• Work request
Without including any pictures, copy each entry below exactly.

• The records
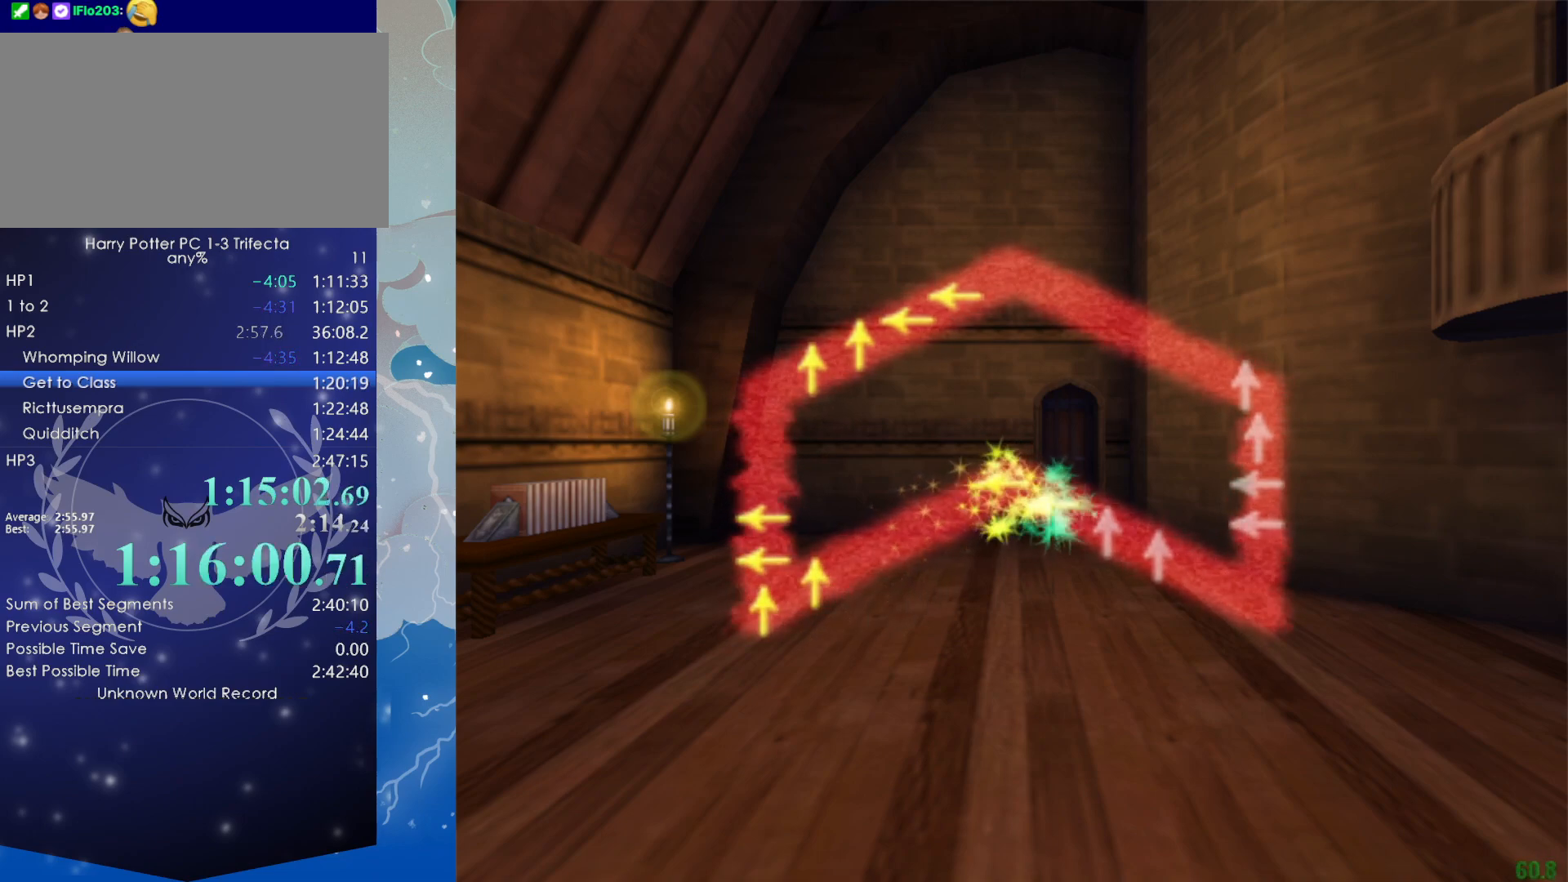
{"keys": [], "mouse": [], "events": []}
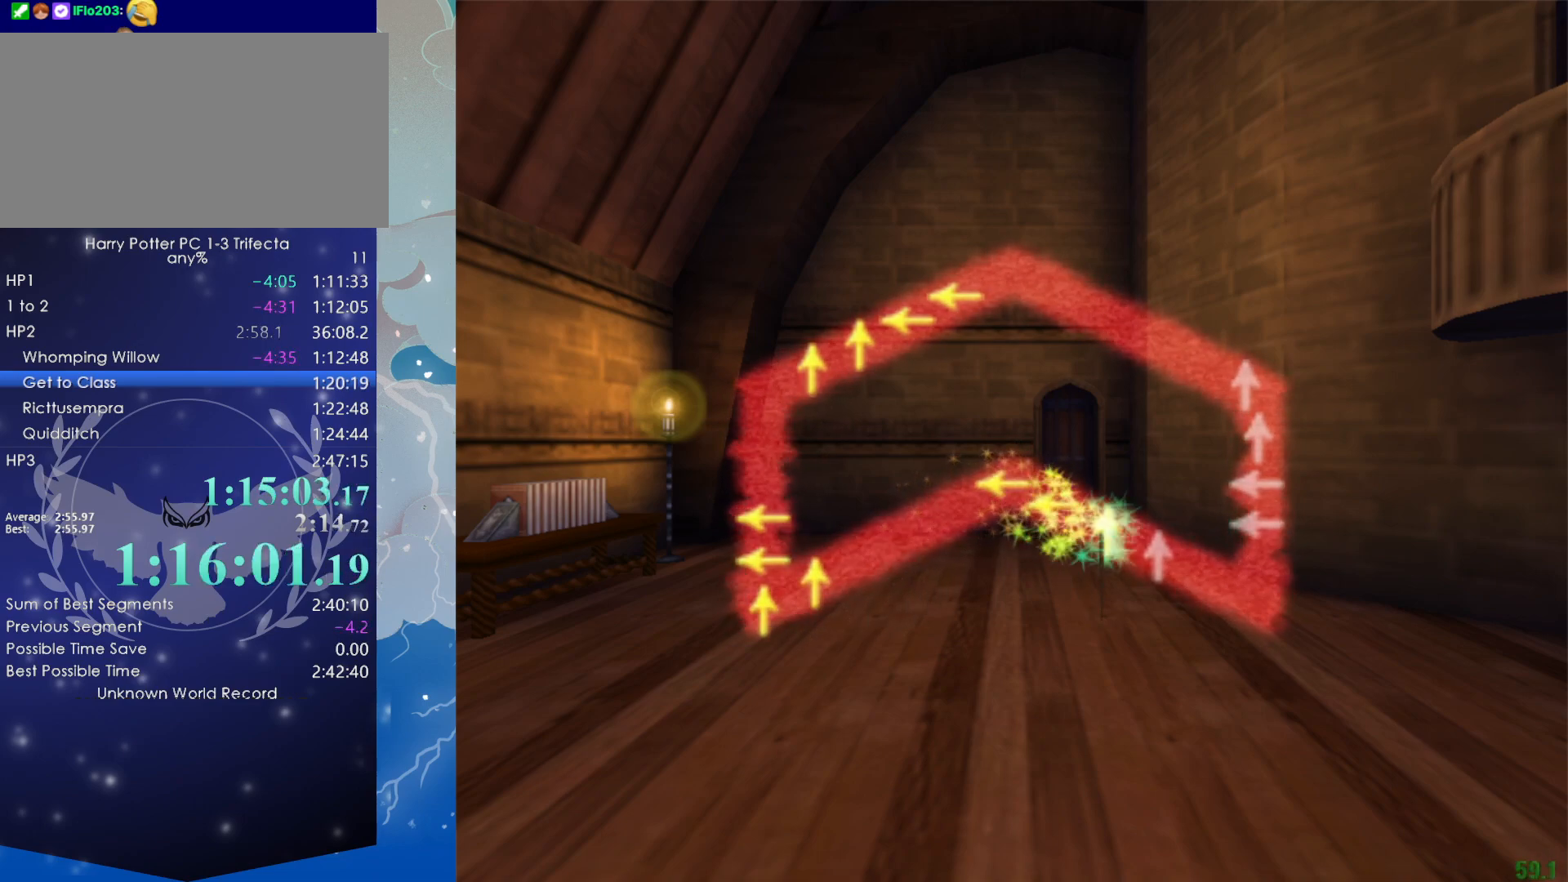
{"keys": [], "mouse": [], "events": []}
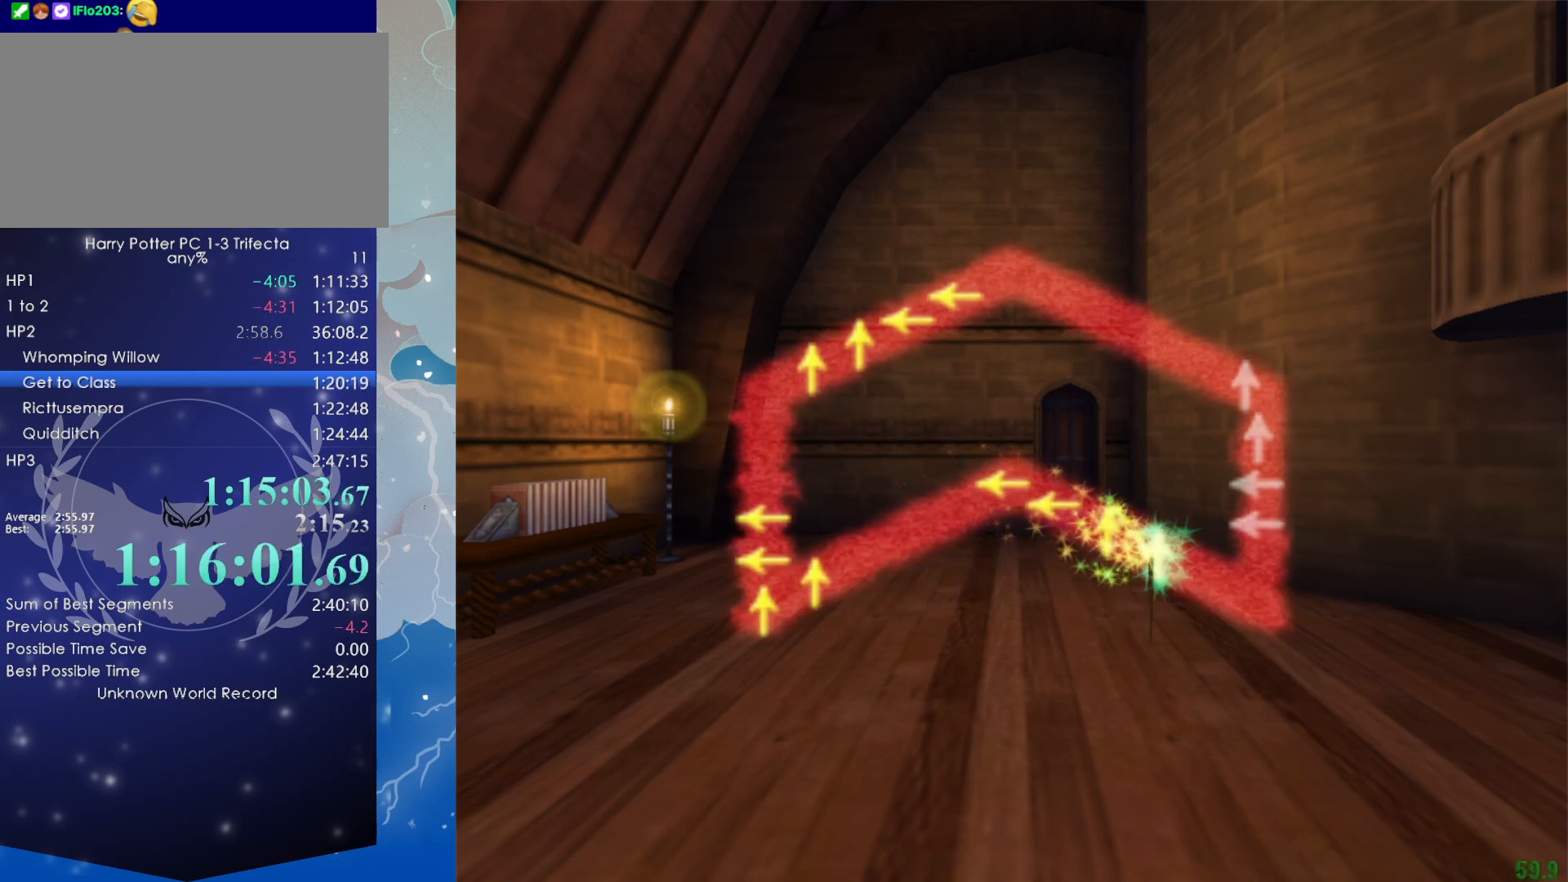
{"keys": [], "mouse": [], "events": []}
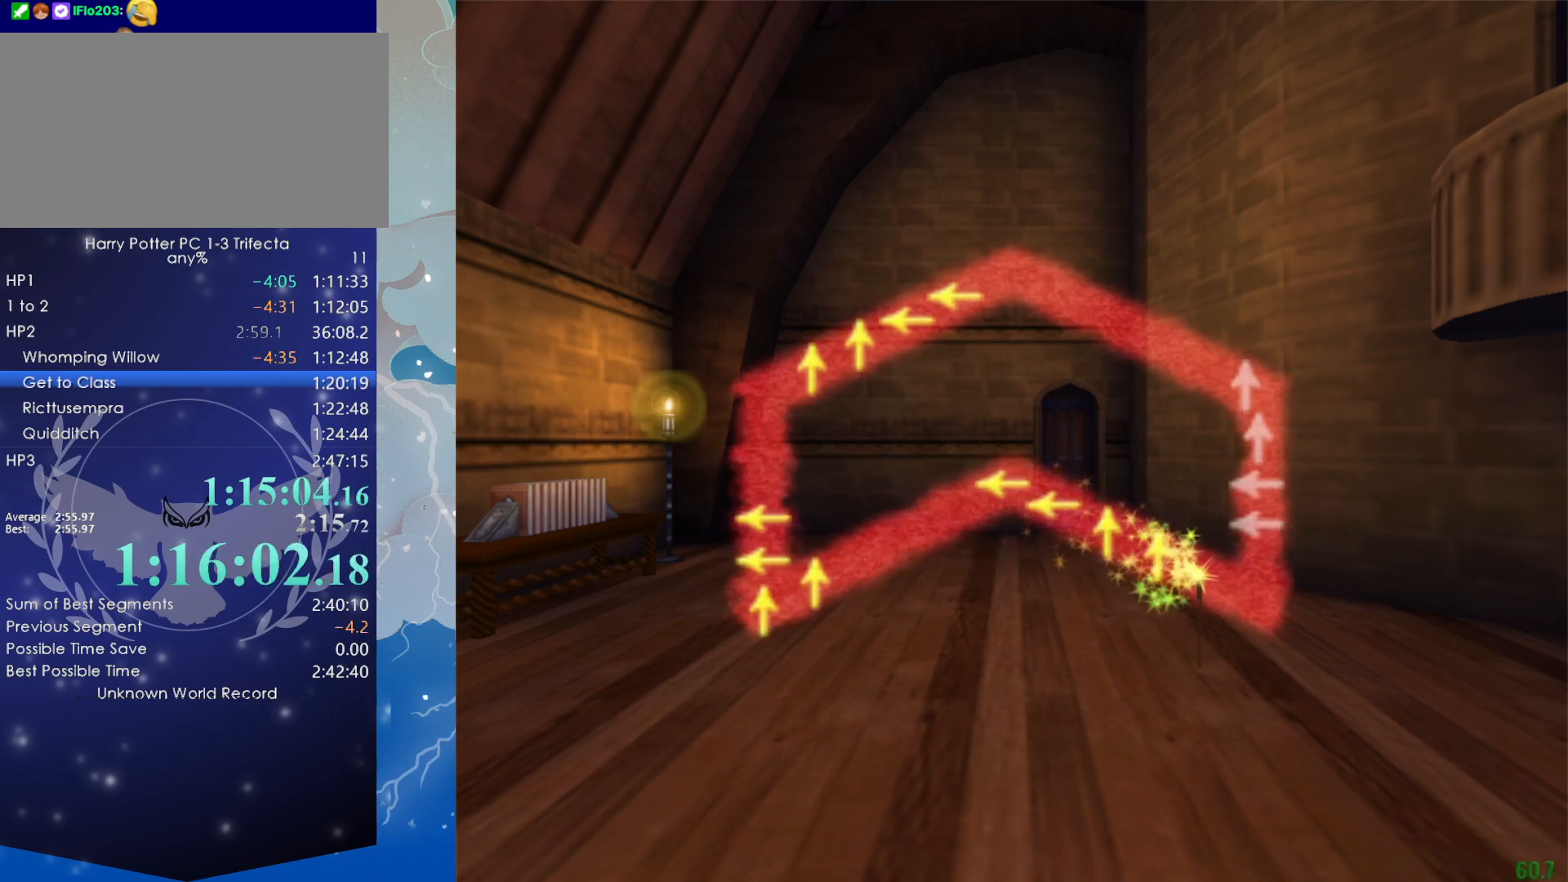
{"keys": [], "mouse": [], "events": []}
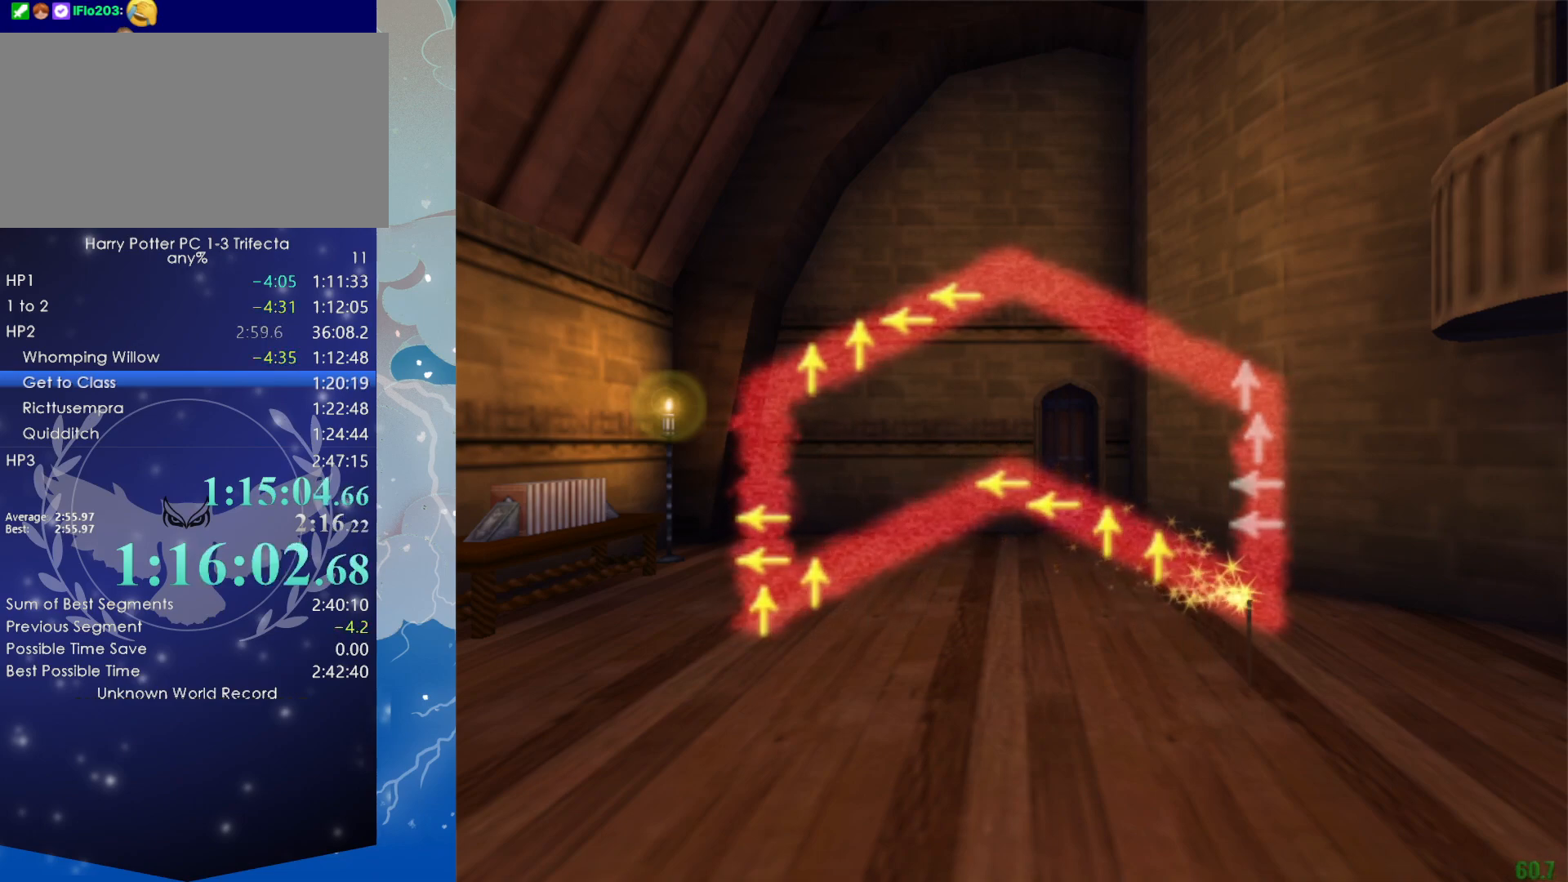
{"keys": [], "mouse": [], "events": []}
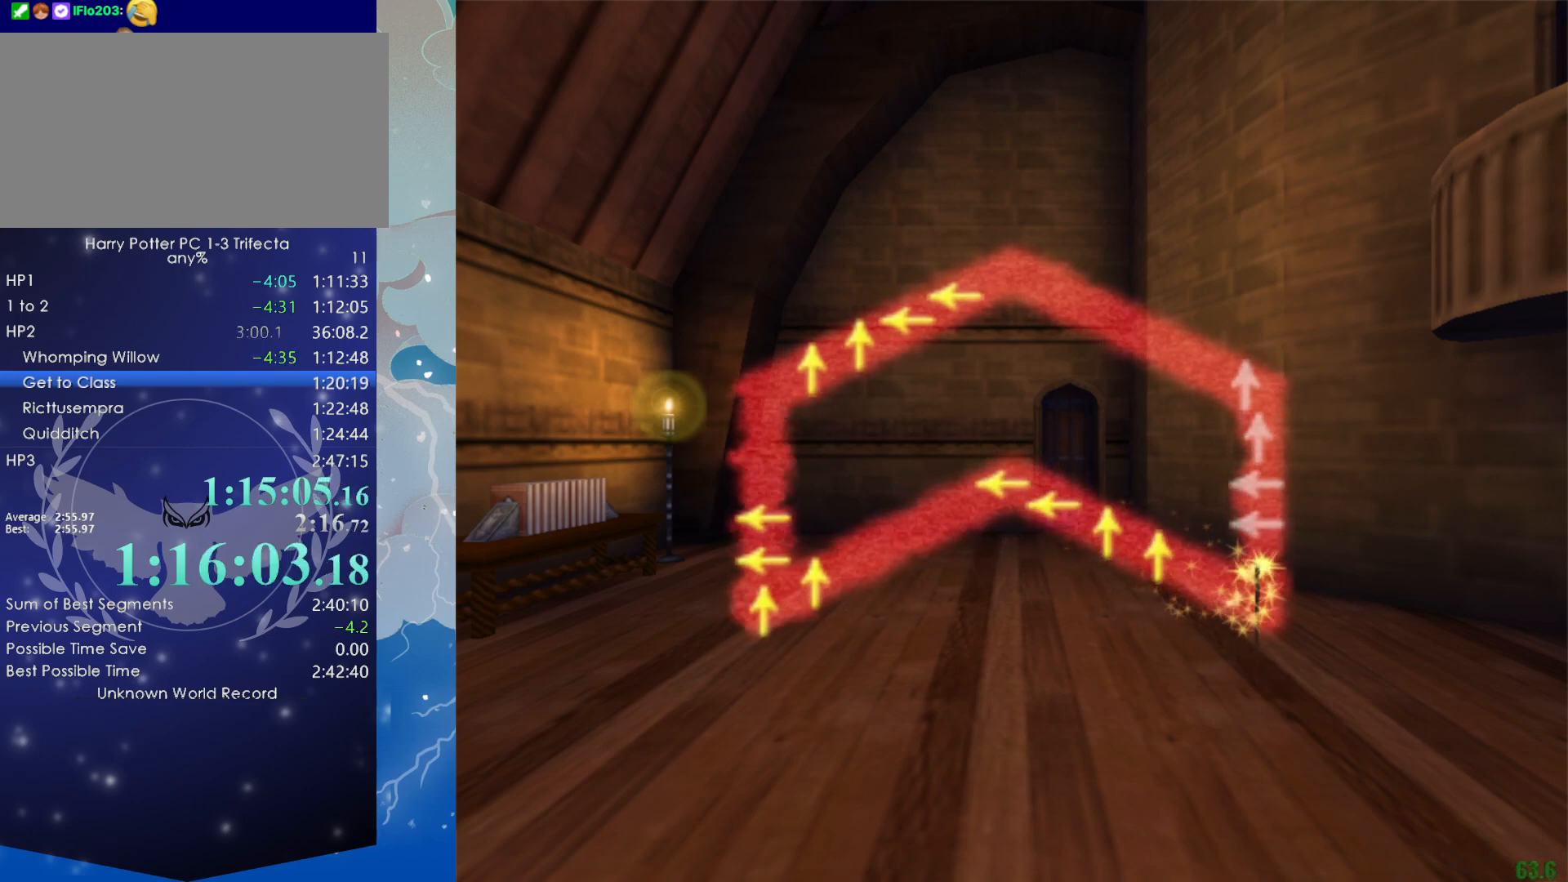
{"keys": [], "mouse": [], "events": [[216, "left", "down"], [266, "left", "up"]]}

• Exercise output
{"keys": [], "mouse": [], "events": []}
{"keys": [], "mouse": [], "events": []}
{"keys": [], "mouse": [], "events": []}
{"keys": [], "mouse": [], "events": []}
{"keys": [], "mouse": [], "events": []}
{"keys": [], "mouse": [], "events": [[216, "left", "down"], [266, "left", "up"]]}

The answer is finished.